2. Extended Warranty
Many seniors may have learned well throughout adulthood that extended warranties on electronics are typically a waste of time and money. The odds of needing to use it are so low that it’s worth risking just having to replace the electronics in question. Smartphones are a glaring exception to this life wisdom. Just one skip of the fingers over hard concrete can send hundreds of dollars down the drain. This is one technology asset worth splurging on extra coverage for.
3. A Sturdy Case
A good case keeps the phone clean and free of scratches. They won’t make it bounce off the sidewalk, but they can make phone falls far less scary.
Many phones are water-resistant but not necessarily waterproof. Know the difference so you can know how close you can get the phone to the ocean or pool and get pictures of the grandkids splashing.
5. Fingerprint Access
Many seniors are unfortunately scam victims. While fingerprint access to unlock a smartphone can be incredibly convenient and spare someone from remembering and constantly typing in a passcode, it can also mean someone unscrupulous can use an unconscious senior’s finger to unlock their phone when they’re not looking.

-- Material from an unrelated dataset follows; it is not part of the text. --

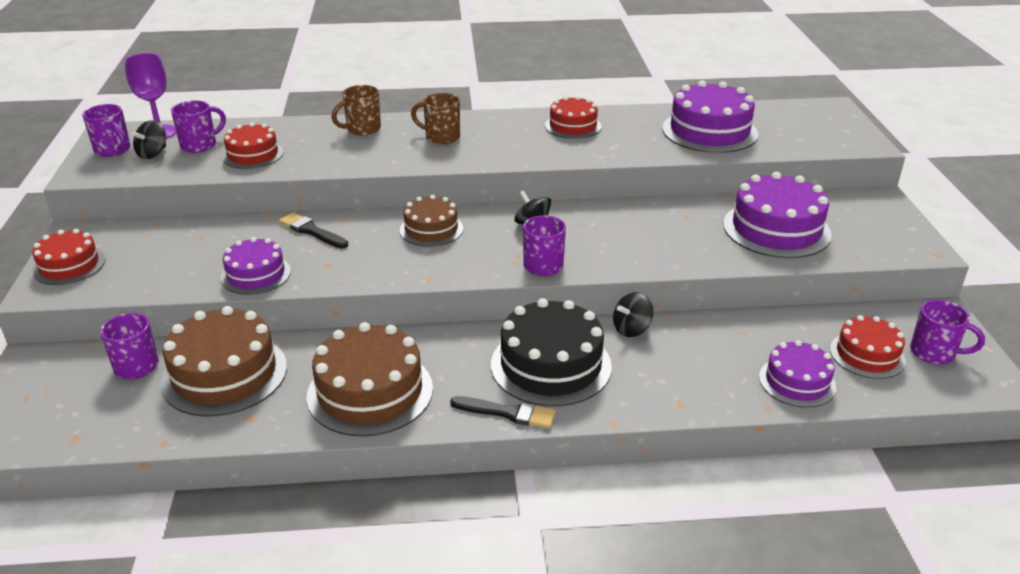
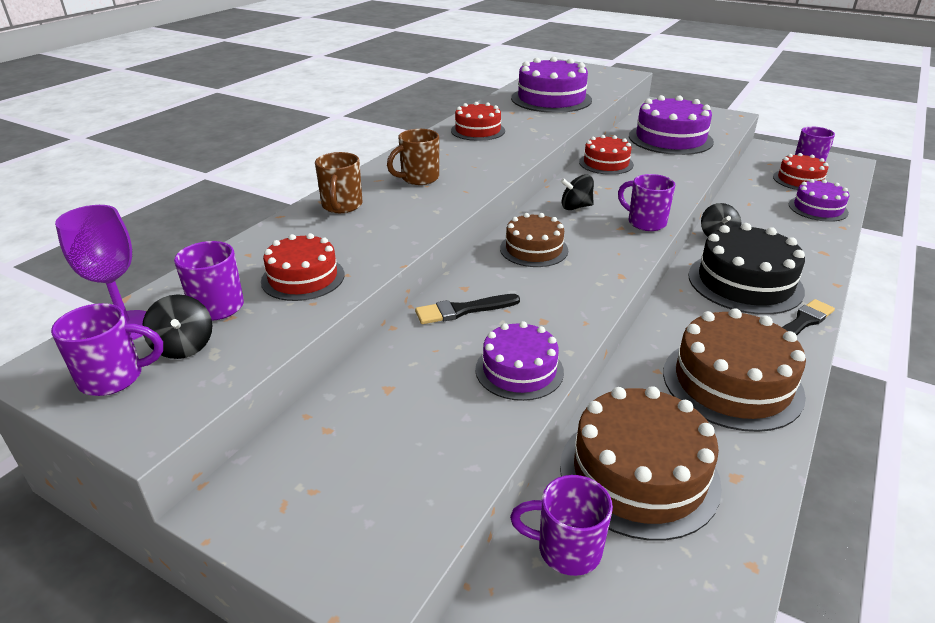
camera: 55 degrees left, 0 degrees up
red cake [32,229,105,285] -> red cake moved to [579,135,634,175]

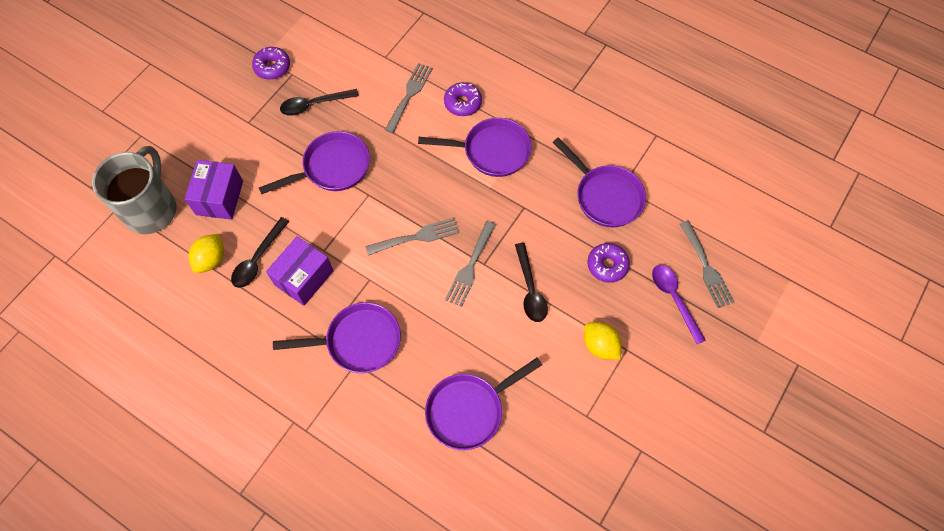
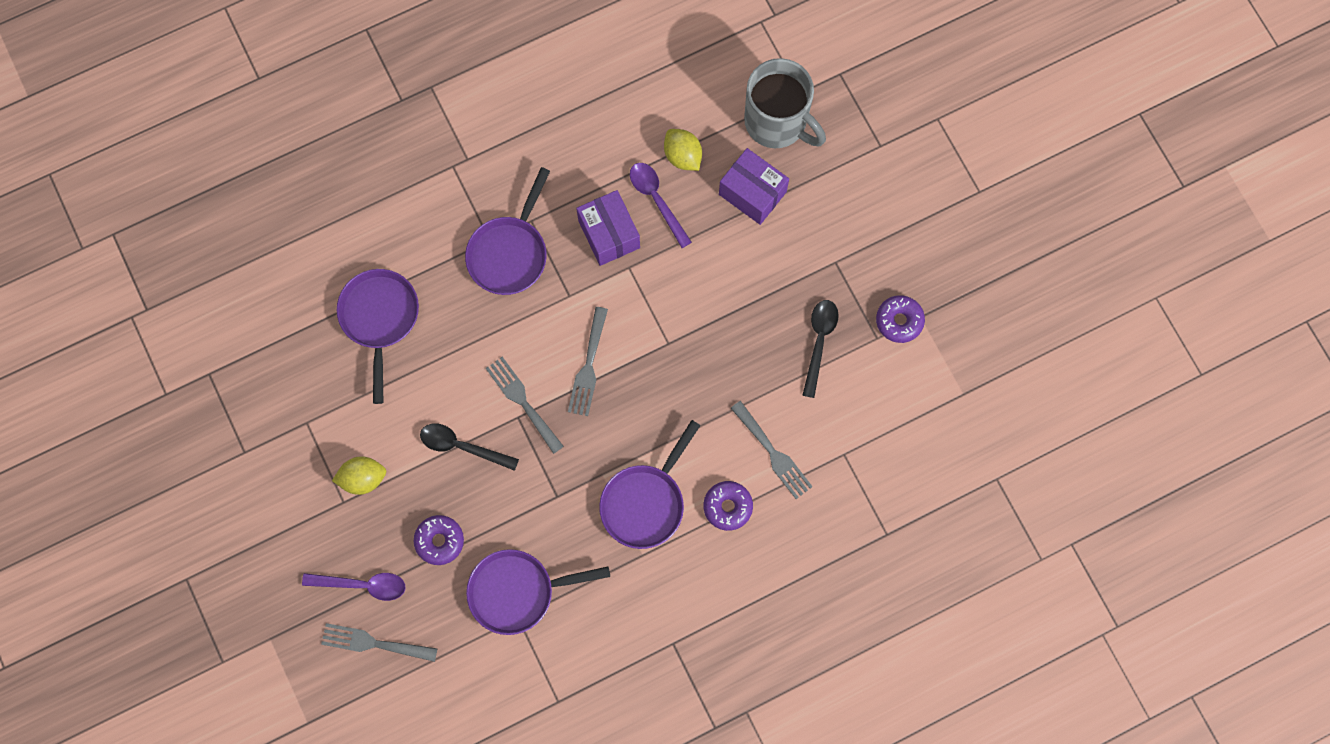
camera: 120 degrees right, 10 degrees up
black spoon [231,217,289,288] -> purple spoon [630,163,692,248]
purple pan [259,131,370,194] -> none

Finding Good Cell Phone Plans For Older Americans
Not all phones can be used with every carrier, although most of them can. Choosing a cell phone plan isn’t as big a decision as choosing the actual phone, considering they’re usually easier and cheaper to replace.
Still, there are several factors to take into consideration:
If you or the senior you care for sticks to a relatively confined area or community, then a local network might make sense over paying for a national network. Then again, anyone traveling a lot might want to know they get a strong signal everywhere.
Some seniors still do most of their talking on a landline, so a cell plan can be pretty minimal to preserve their fixed retirement income. Alternatively, some seniors might wind up taking to their phones so much that hitting data caps early each month could get very frustrating.
Technology Use Among Seniors
Older citizens are warming up to new technology. Still, they usually don’t fully embrace new devices, and many are worried about online privacy issues.
Still, just over half of seniors bought some kind of technology in the previous year. Smartphones were the dominant purchases, accounting for nearly a quarter of all the categorized transactions.
The rates at which seniors use wearable and smartphone technology paces roughly the same as younger adults. However, they rarely employ the full power and potential of the technology they buy.
Smartphones have been gaining ground among the senior generation. Six years ago, 80 percent of younger Americans owned smartphones, compared to only 50 percent of those older than 50.
However, modern smartphone use is up to 56 percent for those in their 50s and 80 percent for those in their 60s. In fact, those in their 70s and higher still have smartphones nearly two-thirds of the time.
Younger users are more likely to find their smartphones integral to their daily life, whereas seniors rely on them for basics like social media, online searching, directions, and email.
Concerns And Benefits
Older Americans do worry about smart technology maintaining their security and privacy. High confidence in this is less than 10 percent.
Having said that, there are many benefits for older Americans with smartphones. They include but are not limited to health and wellness benefits and being able to build or maintain social connections from anywhere.
Smartphones are ubiquitous in modern life. The 10 easiest smartphones for the elderly presented here should make life easier and safer for senior users.
However, they should also make things easier for caregivers looking to keep tabs on their older loved ones. Use these features and suggestions to find the right phone for your golden years or the elder you care for in your life.